На ее губах появилась улыбка сожаления.
— Мне кажется, это означает, что я никогда по-настоящему не любила его.
Филип смотрел на нее во все глаза.
— Стало быть, меня ты любишь?
— Боюсь, что тебя я полюбила на всю…
Но Гордридж не дал ей договорить, покрыв поцелуями лицо, шею, плечи.
— Дорогая моя! Ты в самом деле готова жить со мной здесь?
— Везде, где ты захочешь! — искренне ответила она.
— И не станешь скучать по Лондону, не захочешь иметь свой дом и детей?

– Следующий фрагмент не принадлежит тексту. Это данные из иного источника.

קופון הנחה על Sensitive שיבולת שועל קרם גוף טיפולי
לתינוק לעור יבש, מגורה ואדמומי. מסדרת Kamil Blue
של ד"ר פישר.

— Нет, пока ты не будешь готов к этому.
Филип на мгновение задумался, а затем медленно произнес:
— Знаешь, я, возможно, буду готов раньше, чем думал когда-либо. Неужели это судьба послала мне тебя, Эстер?!
Она улыбнулась.
— Мне кажется, в роли судьбы выступил мой братец. Я искренне раскаиваюсь, что участвовала в этом маскараде. Но ведь если бы я не притворилась женой Эдварда, то никогда не появилась бы здесь и мы бы не встретились!
— Мне кажется, что в известном смысле мы оба перед ним в долгу, — согласился Гордридж. — Разумеется, теперь он тоже останется на сколько захочет. Я был на Эдварда одно время страшно зол, но даже тогда не представлял, как смогу обойтись без него… Интересно, как он воспримет новость?
— Ему уже известно, что я люблю тебя, — призналась она.
На лице Филипа отразилось удивление.
— Известно?
— Да…
— А Дэвид? Он тоже в курсе? Может быть, поэтому он так нападал на меня только что? Неужели я последний, кто узнал об этом?! — воскликнул Филип с притворным недовольством.